» **TASK DIRECTIONS**
Produce an exact copy of the first line of the data below and each line after it, please, up to and including the one with "#### 3.3 Update CalendarTab Component".

» **EXERCISE DATA**
★ ★ ★ ★ ★

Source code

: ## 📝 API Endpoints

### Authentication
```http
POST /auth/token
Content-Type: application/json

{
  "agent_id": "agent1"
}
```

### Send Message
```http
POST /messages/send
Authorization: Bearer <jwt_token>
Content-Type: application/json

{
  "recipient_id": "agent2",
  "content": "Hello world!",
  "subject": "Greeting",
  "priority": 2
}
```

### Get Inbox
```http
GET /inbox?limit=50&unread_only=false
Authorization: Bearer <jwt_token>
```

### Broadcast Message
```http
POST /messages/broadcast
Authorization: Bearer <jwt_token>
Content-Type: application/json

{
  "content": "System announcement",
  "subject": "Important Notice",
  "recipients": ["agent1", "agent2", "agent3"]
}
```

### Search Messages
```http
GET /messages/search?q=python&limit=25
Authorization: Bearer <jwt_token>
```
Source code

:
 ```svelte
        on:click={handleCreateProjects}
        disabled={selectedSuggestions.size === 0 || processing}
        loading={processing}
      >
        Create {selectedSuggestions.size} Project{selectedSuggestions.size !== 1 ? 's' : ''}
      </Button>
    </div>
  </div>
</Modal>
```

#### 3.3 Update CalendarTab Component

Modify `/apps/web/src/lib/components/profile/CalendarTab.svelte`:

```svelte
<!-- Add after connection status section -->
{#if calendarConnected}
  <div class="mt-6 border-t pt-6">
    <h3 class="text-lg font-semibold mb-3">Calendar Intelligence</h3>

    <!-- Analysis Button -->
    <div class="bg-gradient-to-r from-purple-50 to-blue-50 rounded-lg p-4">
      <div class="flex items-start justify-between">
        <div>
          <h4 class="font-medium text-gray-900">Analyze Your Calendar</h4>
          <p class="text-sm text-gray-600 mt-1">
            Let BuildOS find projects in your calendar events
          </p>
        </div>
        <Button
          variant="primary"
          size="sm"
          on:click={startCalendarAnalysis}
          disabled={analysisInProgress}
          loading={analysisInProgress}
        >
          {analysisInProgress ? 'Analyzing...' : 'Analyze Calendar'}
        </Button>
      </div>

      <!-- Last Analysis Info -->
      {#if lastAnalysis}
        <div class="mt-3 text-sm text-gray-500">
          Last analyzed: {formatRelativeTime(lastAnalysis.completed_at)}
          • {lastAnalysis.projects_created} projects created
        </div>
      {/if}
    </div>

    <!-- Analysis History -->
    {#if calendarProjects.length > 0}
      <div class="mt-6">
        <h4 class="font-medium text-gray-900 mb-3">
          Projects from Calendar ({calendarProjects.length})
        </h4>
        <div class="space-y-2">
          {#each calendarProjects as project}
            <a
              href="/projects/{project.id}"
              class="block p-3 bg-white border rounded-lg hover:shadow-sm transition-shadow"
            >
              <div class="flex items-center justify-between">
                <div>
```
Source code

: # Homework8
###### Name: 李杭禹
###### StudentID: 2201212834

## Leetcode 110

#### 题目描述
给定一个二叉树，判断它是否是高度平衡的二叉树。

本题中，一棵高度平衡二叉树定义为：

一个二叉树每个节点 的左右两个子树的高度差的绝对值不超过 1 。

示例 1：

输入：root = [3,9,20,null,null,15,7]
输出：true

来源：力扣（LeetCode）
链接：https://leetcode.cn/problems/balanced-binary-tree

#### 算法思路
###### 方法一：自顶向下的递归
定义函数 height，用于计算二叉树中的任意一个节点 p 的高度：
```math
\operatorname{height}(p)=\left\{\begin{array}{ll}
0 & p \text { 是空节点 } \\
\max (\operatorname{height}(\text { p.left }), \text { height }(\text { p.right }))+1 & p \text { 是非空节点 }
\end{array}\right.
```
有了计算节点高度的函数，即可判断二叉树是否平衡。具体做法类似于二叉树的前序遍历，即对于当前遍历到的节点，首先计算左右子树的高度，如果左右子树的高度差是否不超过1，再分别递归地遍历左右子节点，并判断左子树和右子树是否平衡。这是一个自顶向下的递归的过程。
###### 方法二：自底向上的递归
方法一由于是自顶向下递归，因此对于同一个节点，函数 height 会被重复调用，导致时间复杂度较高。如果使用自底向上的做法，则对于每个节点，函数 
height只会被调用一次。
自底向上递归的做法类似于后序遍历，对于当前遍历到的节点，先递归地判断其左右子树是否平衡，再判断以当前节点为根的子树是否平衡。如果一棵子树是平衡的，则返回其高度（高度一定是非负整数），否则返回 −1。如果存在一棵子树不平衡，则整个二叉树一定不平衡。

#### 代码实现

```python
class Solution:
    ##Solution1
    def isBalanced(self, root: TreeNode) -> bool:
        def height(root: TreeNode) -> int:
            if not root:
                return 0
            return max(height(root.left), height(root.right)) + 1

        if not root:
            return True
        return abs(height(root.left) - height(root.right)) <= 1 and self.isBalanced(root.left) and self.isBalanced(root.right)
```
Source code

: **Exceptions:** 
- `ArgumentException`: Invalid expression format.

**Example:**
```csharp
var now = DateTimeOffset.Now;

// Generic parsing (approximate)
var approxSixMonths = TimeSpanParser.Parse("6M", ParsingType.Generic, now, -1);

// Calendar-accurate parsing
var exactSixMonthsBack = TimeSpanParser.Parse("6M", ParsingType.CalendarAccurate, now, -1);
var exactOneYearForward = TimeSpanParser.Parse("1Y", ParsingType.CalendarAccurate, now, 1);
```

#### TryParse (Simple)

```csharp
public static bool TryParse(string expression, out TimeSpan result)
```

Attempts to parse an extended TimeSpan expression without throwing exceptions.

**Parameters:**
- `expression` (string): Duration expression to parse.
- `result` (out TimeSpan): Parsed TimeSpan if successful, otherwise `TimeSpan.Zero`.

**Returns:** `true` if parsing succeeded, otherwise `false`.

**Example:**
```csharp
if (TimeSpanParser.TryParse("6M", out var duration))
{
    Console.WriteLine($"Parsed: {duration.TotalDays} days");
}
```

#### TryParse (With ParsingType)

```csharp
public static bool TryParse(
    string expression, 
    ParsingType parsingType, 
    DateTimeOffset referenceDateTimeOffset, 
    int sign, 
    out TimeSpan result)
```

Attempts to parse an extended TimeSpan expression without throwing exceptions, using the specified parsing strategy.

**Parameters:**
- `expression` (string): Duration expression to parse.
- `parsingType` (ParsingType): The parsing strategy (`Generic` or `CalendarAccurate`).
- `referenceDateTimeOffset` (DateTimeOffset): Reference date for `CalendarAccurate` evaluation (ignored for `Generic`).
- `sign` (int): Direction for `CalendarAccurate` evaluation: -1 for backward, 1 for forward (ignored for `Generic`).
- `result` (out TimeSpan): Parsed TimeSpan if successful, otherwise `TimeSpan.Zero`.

★ ★ ★ ★ ★

» **WORKED SOLUTION**
Source code

: ## 📝 API Endpoints

### Authentication
```http
POST /auth/token
Content-Type: application/json

{
  "agent_id": "agent1"
}
```

### Send Message
```http
POST /messages/send
Authorization: Bearer <jwt_token>
Content-Type: application/json

{
  "recipient_id": "agent2",
  "content": "Hello world!",
  "subject": "Greeting",
  "priority": 2
}
```

### Get Inbox
```http
GET /inbox?limit=50&unread_only=false
Authorization: Bearer <jwt_token>
```

### Broadcast Message
```http
POST /messages/broadcast
Authorization: Bearer <jwt_token>
Content-Type: application/json

{
  "content": "System announcement",
  "subject": "Important Notice",
  "recipients": ["agent1", "agent2", "agent3"]
}
```

### Search Messages
```http
GET /messages/search?q=python&limit=25
Authorization: Bearer <jwt_token>
```
Source code

:
 ```svelte
        on:click={handleCreateProjects}
        disabled={selectedSuggestions.size === 0 || processing}
        loading={processing}
      >
        Create {selectedSuggestions.size} Project{selectedSuggestions.size !== 1 ? 's' : ''}
      </Button>
    </div>
  </div>
</Modal>
```

#### 3.3 Update CalendarTab Component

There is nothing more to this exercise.